Data extract Start Marker

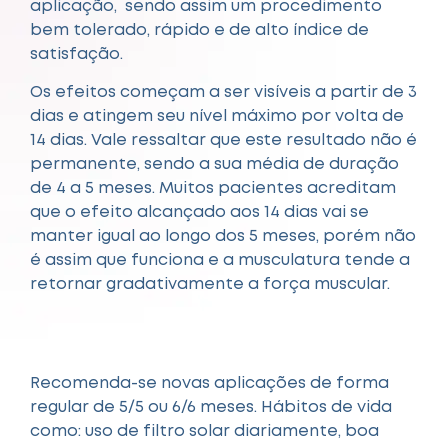
aplicação, sendo assim um procedimento
bem tolerado, rápido e de alto índice de
satisfação.
Os efeitos começam a ser visíveis a partir de 3
dias e atingem seu nível máximo por volta de
14 dias. Vale ressaltar que este resultado não é
permanente, sendo a sua média de duração
de 4 a 5 meses. Muitos pacientes acreditam
que o efeito alcançado aos 14 dias vai se
manter igual ao longo dos 5 meses, porém não
é assim que funciona e a musculatura tende a
retornar gradativamente a força muscular.
Recomenda-se novas aplicações de forma
regular de 5/5 ou 6/6 meses. Hábitos de vida
como: uso de filtro solar diariamente, boa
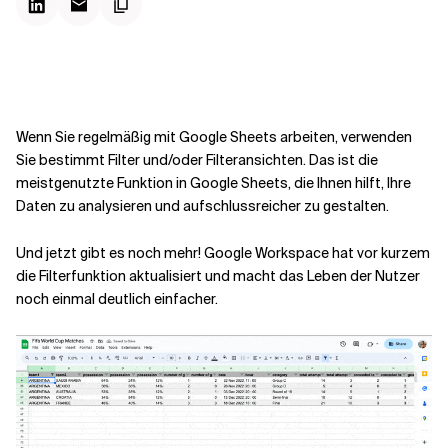
Kontextdateien
Wenn Sie regelmäßig mit Google Sheets arbeiten, verwenden
Sie bestimmt Filter und/oder Filteransichten. Das ist die
meistgenutzte Funktion in Google Sheets, die Ihnen hilft, Ihre
Daten zu analysieren und aufschlussreicher zu gestalten.
Und jetzt gibt es noch mehr! Google Workspace hat vor kurzem
die Filterfunktion aktualisiert und macht das Leben der Nutzer
noch einmal deutlich einfacher.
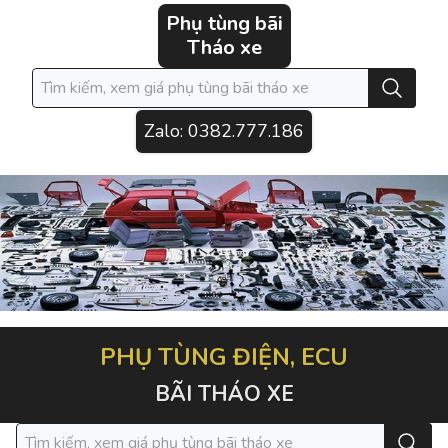
Phụ tùng bãi
Tháo xe
Zalo:
0382.777.186
PHỤ TÙNG ĐIỆN, ECU
BÃI THÁO XE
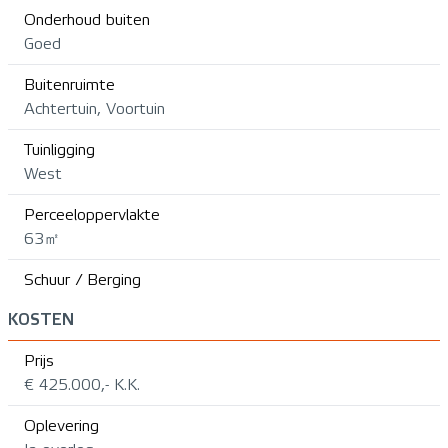
Onderhoud buiten
Goed
Buitenruimte
Achtertuin, Voortuin
Tuinligging
West
Perceeloppervlakte
63㎡
Schuur / Berging
KOSTEN
Prijs
€ 425.000,- K.K.
Oplevering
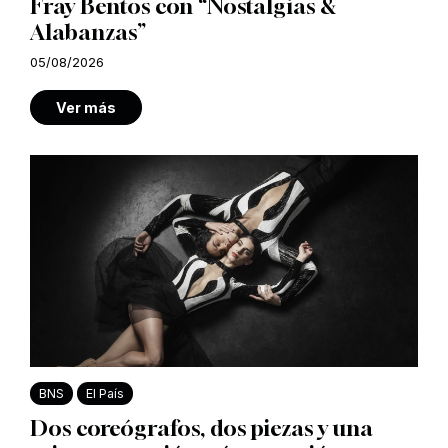
Fray Bentos con “Nostalgias &
Alabanzas”
05/08/2026
Ver más
BNS
El País
Dos coreógrafos, dos piezas y una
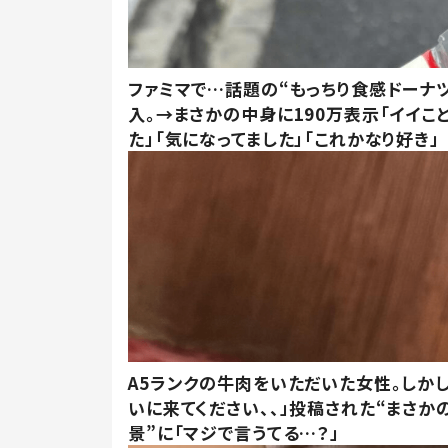
ファミマで…話題の“もっちり食感ドーナ
入。→まさかの中身に190万表示「イイこ
た」「気になってました」「これかなり好き」
A5ランクの牛肉をいただいた女性。しか
いに来てください、、」投稿された“まさか
景”に「マジで言うてる…？」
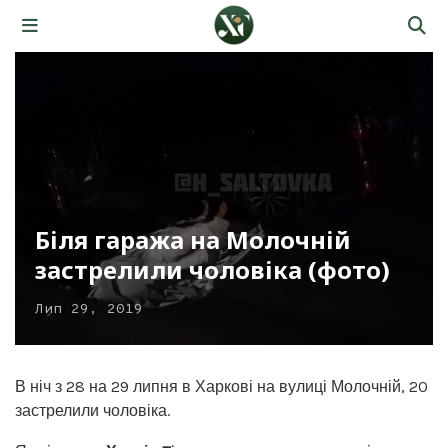
Біля гаража на Молочній
застрелили чоловіка (фото)
Лип 29, 2019
В ніч з 28 на 29 липня в Харкові на вулиці Молочній, 20
застрелили чоловіка.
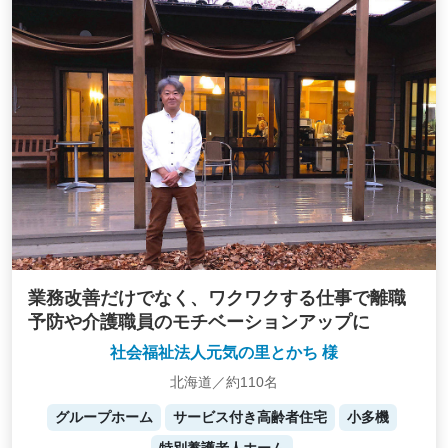
業務改善だけでなく、ワクワクする仕事で離職
予防や介護職員のモチベーションアップに
社会福祉法人元気の里とかち 様
北海道／約110名
グループホーム
サービス付き高齢者住宅
小多機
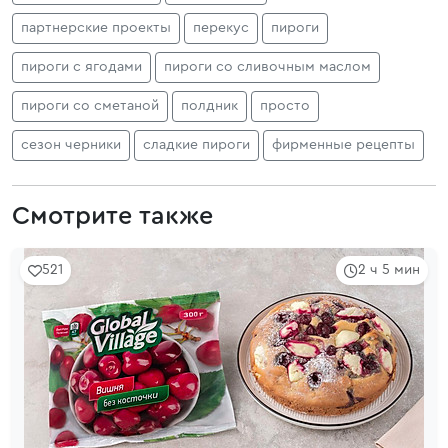
партнерские проекты
перекус
пироги
пироги с ягодами
пироги со сливочным маслом
пироги со сметаной
полдник
просто
сезон черники
сладкие пироги
фирменные рецепты
Смотрите также
521
2 ч 5 мин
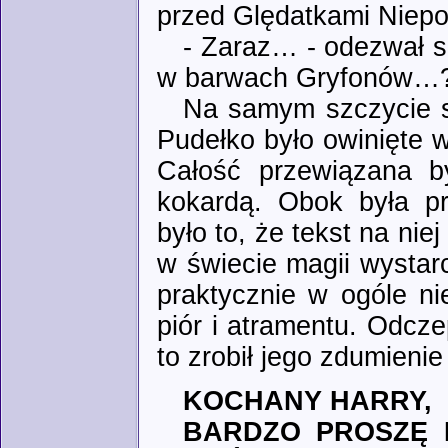
przed Ględatkami Niepo
- Zaraz… - odezwał s
w barwach Gryfonów…? 
Na samym szczycie st
Pudełko było owinięte w
Całość przewiązana b
kokardą. Obok była pr
było to, że tekst na ni
w świecie magii wystar
praktycznie w ogóle ni
piór i atramentu. Odczep
to zrobił jego zdumienie
KOCHANY HARRY,
BARDZO PROSZĘ 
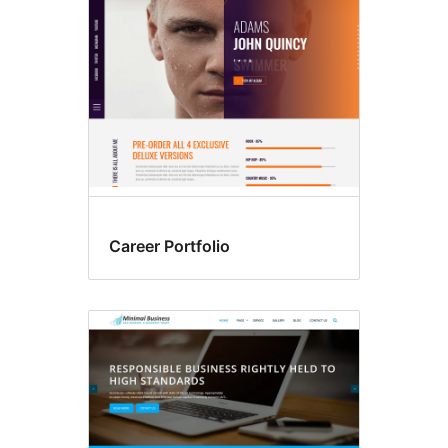
Career Portfolio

Data extract End Marker

**Work request**
Only the records, copied exactly and free of pictures, belong in the answer.

**Task output**
aplicação, sendo assim um procedimento
bem tolerado, rápido e de alto índice de
satisfação.
Os efeitos começam a ser visíveis a partir de 3
dias e atingem seu nível máximo por volta de
14 dias. Vale ressaltar que este resultado não é
permanente, sendo a sua média de duração
de 4 a 5 meses. Muitos pacientes acreditam
que o efeito alcançado aos 14 dias vai se
manter igual ao longo dos 5 meses, porém não
é assim que funciona e a musculatura tende a
retornar gradativamente a força muscular.
Recomenda-se novas aplicações de forma
regular de 5/5 ou 6/6 meses. Hábitos de vida
como: uso de filtro solar diariamente, boa
Kontextdateien
Wenn Sie regelmäßig mit Google Sheets arbeiten, verwenden
Sie bestimmt Filter und/oder Filteransichten. Das ist die
meistgenutzte Funktion in Google Sheets, die Ihnen hilft, Ihre
Daten zu analysieren und aufschlussreicher zu gestalten.
Und jetzt gibt es noch mehr! Google Workspace hat vor kurzem
die Filterfunktion aktualisiert und macht das Leben der Nutzer
noch einmal deutlich einfacher.
Phụ tùng bãi
Tháo xe
Zalo:
0382.777.186
PHỤ TÙNG ĐIỆN, ECU
BÃI THÁO XE
Onderhoud buiten
Goed
Buitenruimte
Achtertuin, Voortuin
Tuinligging
West
Perceeloppervlakte
63㎡
Schuur / Berging
KOSTEN
Prijs
€ 425.000,- K.K.
Oplevering
Fray Bentos con “Nostalgias &
Alabanzas”
05/08/2026
Ver más
BNS
El País
Dos coreógrafos, dos piezas y una
ファミマで…話題の“もっちり食感ドーナ
入。→まさかの中身に190万表示「イイこ
た」「気になってました」「これかなり好き」
A5ランクの牛肉をいただいた女性。しか
いに来てください、、」投稿された“まさか
景”に「マジで言うてる…？」
Біля гаража на Молочній
застрелили чоловіка (фото)
Лип 29, 2019
В ніч з 28 на 29 липня в Харкові на вулиці Молочній, 20
застрелили чоловіка.
業務改善だけでなく、ワクワクする仕事で離職
予防や介護職員のモチベーションアップに
社会福祉法人元気の里とかち 様
北海道／約110名
グループホーム
サービス付き高齢者住宅
小多機
партнерские проекты
перекус
пироги
пироги с ягодами
пироги со сливочным маслом
пироги со сметаной
полдник
просто
сезон черники
сладкие пироги
фирменные рецепты
Смотрите также
521
2 ч 5 мин
przed Ględatkami Niepo
- Zaraz… - odezwał s
w barwach Gryfonów…? 
Na samym szczycie st
Pudełko było owinięte w
Całość przewiązana b
kokardą. Obok była pr
było to, że tekst na ni
w świecie magii wystar
praktycznie w ogóle ni
piór i atramentu. Odczep
to zrobił jego zdumienie
KOCHANY HARRY,
BARDZO PROSZĘ 
Career Portfolio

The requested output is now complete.